- Born: August 1, 1980 (age 46)
- Occupation: Actor
- Years active: 2001–present

= Bryan Fisher =

American actor (born 1980)

Bryan Fisher (born August 1, 1980) is an American actor who is best known for his role as Jason McNamara, Carmen's boyfriend in George Lopez. He has also guest starred in many other shows such as The Invisible Man, The Chronicle, and also starred in the 2006 TV movie Jekyll + Hyde.

Written task A
Please rewrite the chart entries as a numbered list, starting with the line containing "How many interior" and going on through the end of the entries. Skip blank lines and leave out the picture lines.

Task data
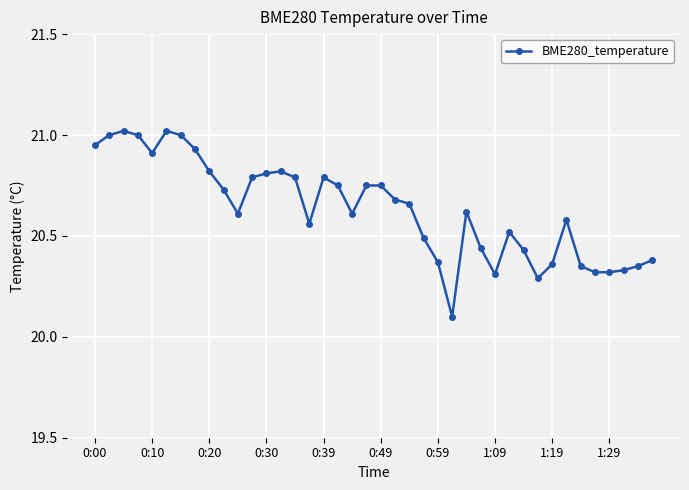

What is the sum of all values?

825.3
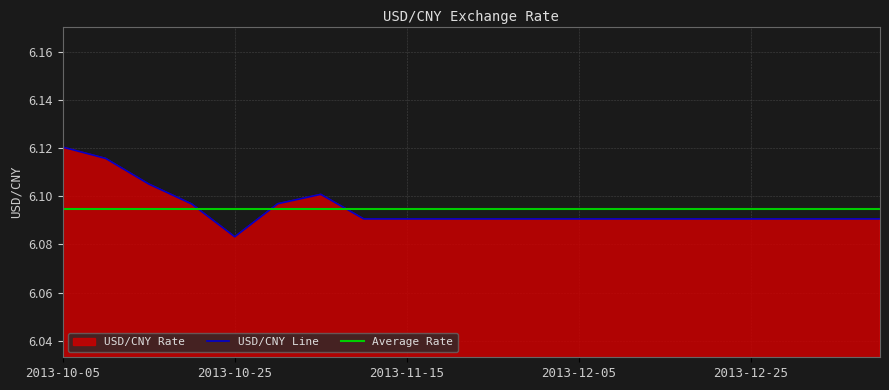

Count the values in the range 6 to 7.

20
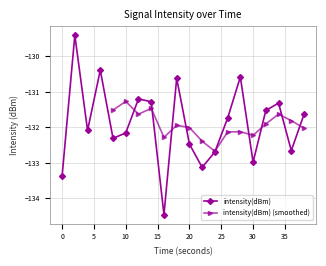

How many interior local valleys does the intensity(dBm) series have?

6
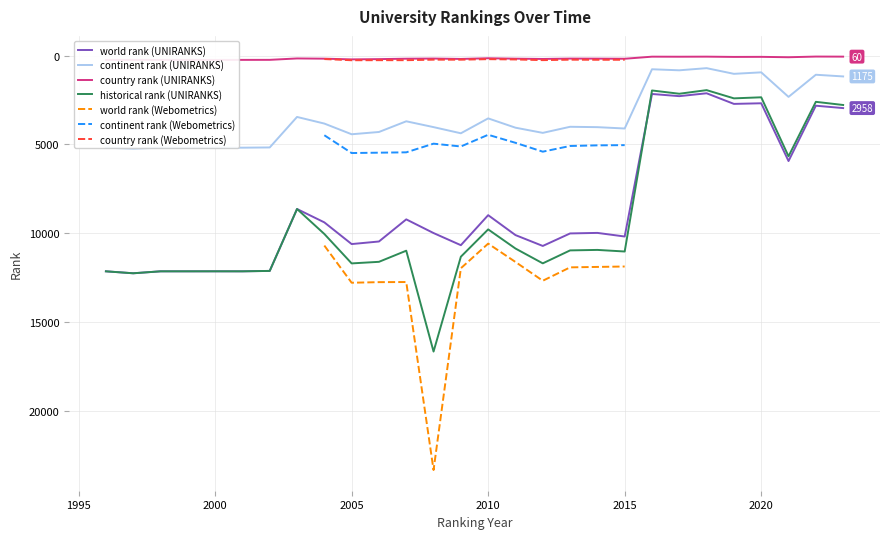

True or false: continent rank (UNIRANKS) and world rank (UNIRANKS) intersect in this chart.

False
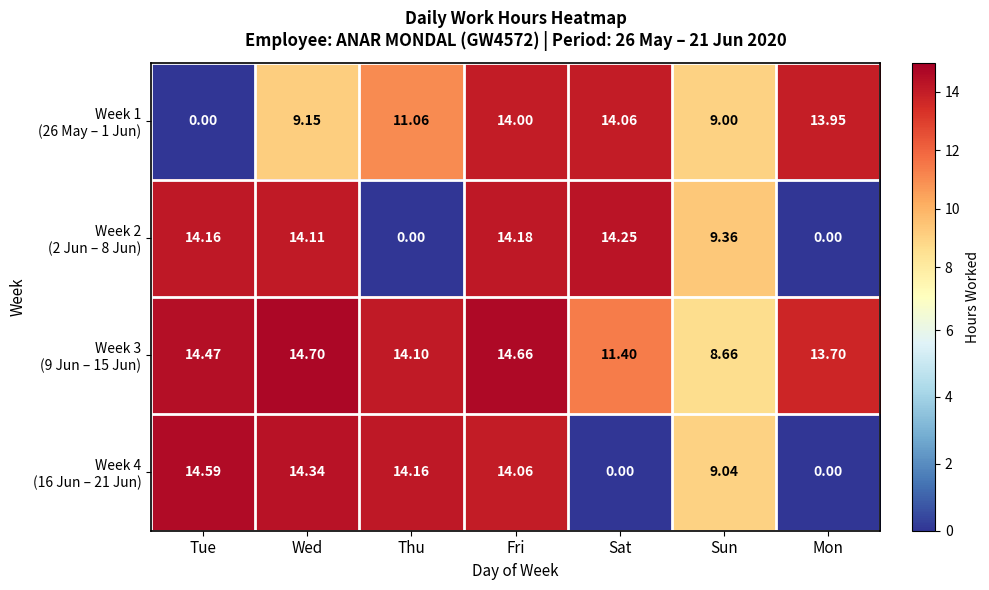

Count the number of data series in this chart.

4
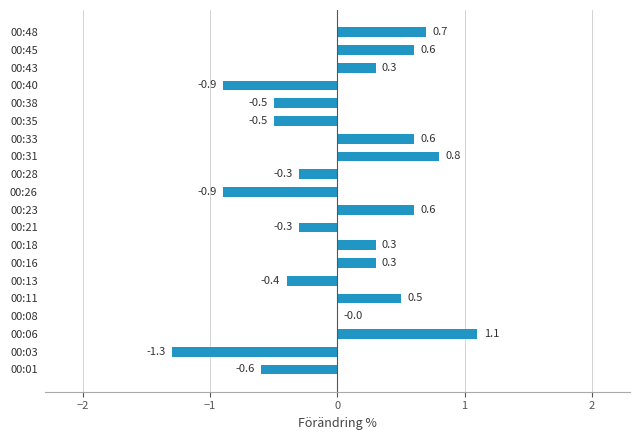

Reading top to bottom, extract all data points from this chart.

00:48=0.7	00:45=0.6	00:43=0.3	00:40=-0.9	00:38=-0.5	00:35=-0.5	00:33=0.6	00:31=0.8	00:28=-0.3	00:26=-0.9	00:23=0.6	00:21=-0.3	00:18=0.3	00:16=0.3	00:13=-0.4	00:11=0.5	00:08=0.0	00:06=1.1	00:03=-1.3	00:01=-0.6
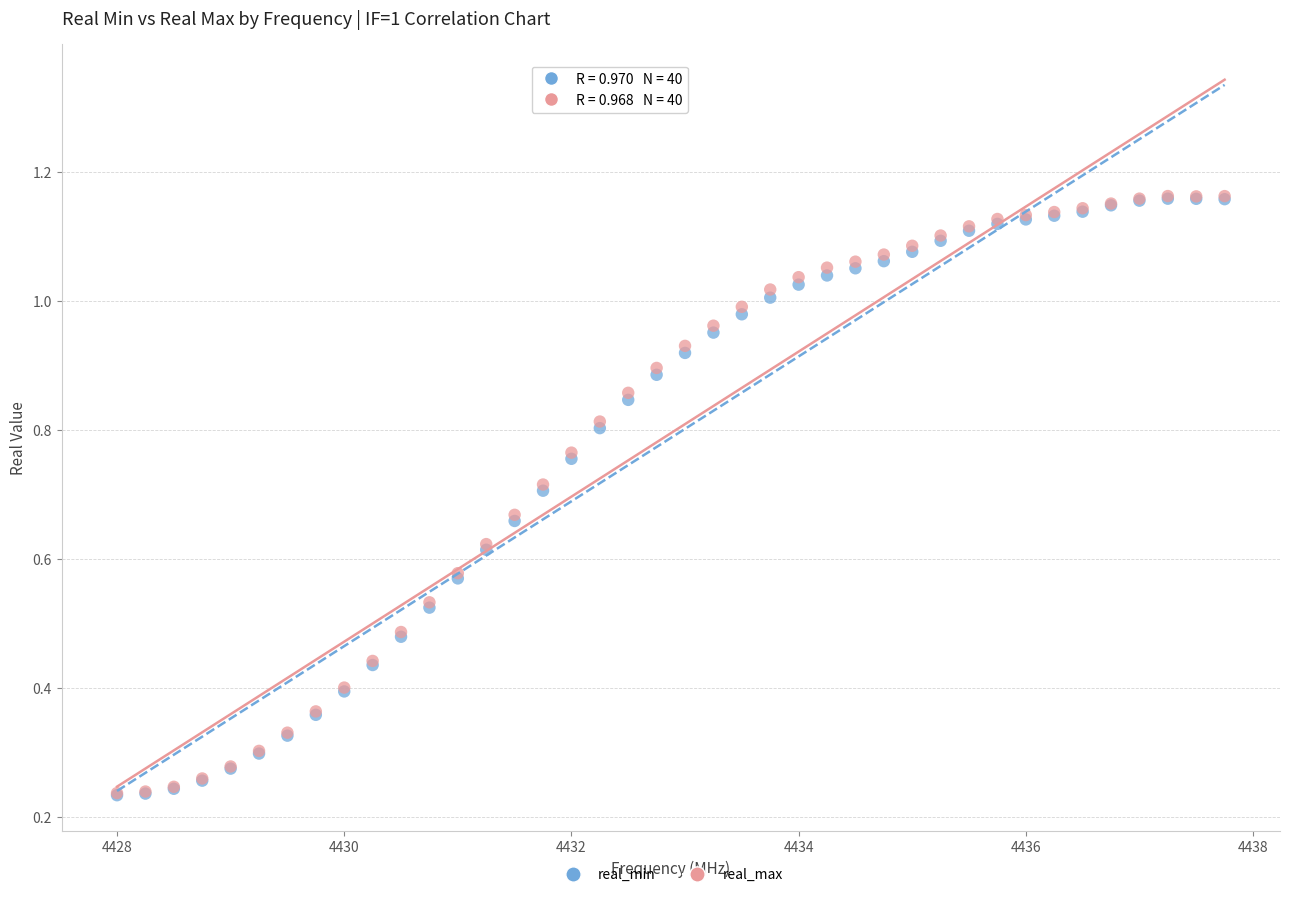

What are all the series names shown in the legend?

real_min, real_max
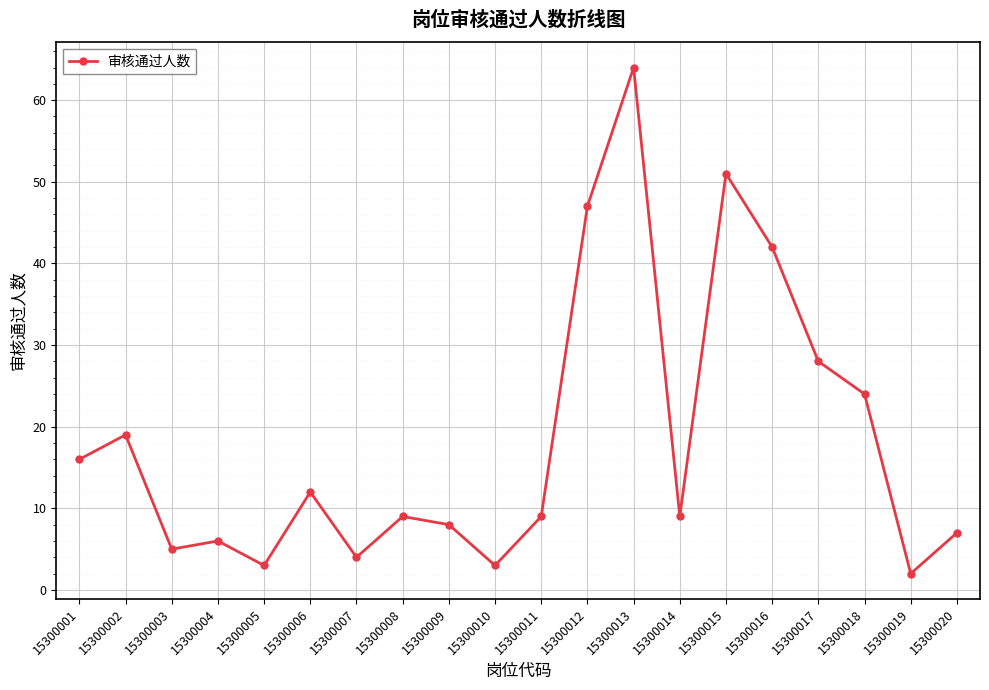

Reading left to right, what are all the values shown in this chart?

16	19	5	6	3	12	4	9	8	3	9	47	64	9	51	42	28	24	2	7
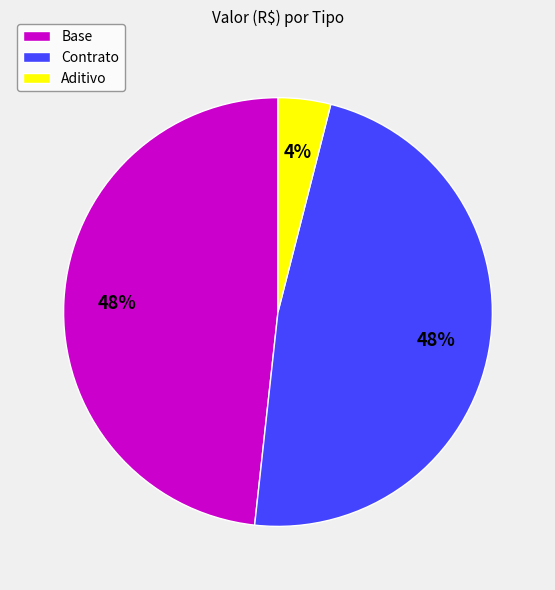

Combined, do Contrato and Aditivo account for over 50%?

Yes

Written task B
From the Bryan Fisher article, copy word for word the passage starting with "- Occupation: Actor" and going on through "Jekyll + Hyde.".

Exercise result A
1. How many interior local valleys does the intensity(dBm) series have?
2. 6
3. True or false: continent rank (UNIRANKS) and world rank (UNIRANKS) intersect in this chart.
4. False
5. Count the number of data series in this chart.
6. 4
7. Reading top to bottom, extract all data points from this chart.
8. 00:48=0.7	00:45=0.6	00:43=0.3	00:40=-0.9	00:38=-0.5	00:35=-0.5	00:33=0.6	00:31=0.8	00:28=-0.3	00:26=-0.9	00:23=0.6	00:21=-0.3	00:18=0.3	00:16=0.3	00:13=-0.4	00:11=0.5	00:08=0.0	00:06=1.1	00:03=-1.3	00:01=-0.6
9. What are all the series names shown in the legend?
10. real_min, real_max
11. Reading left to right, what are all the values shown in this chart?
12. 16	19	5	6	3	12	4	9	8	3	9	47	64	9	51	42	28	24	2	7
13. Combined, do Contrato and Aditivo account for over 50%?
14. Yes

Exercise result B
- Occupation: Actor
- Years active: 2001–present

= Bryan Fisher =

American actor (born 1980)

Bryan Fisher (born August 1, 1980) is an American actor who is best known for his role as Jason McNamara, Carmen's boyfriend in George Lopez. He has also guest starred in many other shows such as The Invisible Man, The Chronicle, and also starred in the 2006 TV movie Jekyll + Hyde.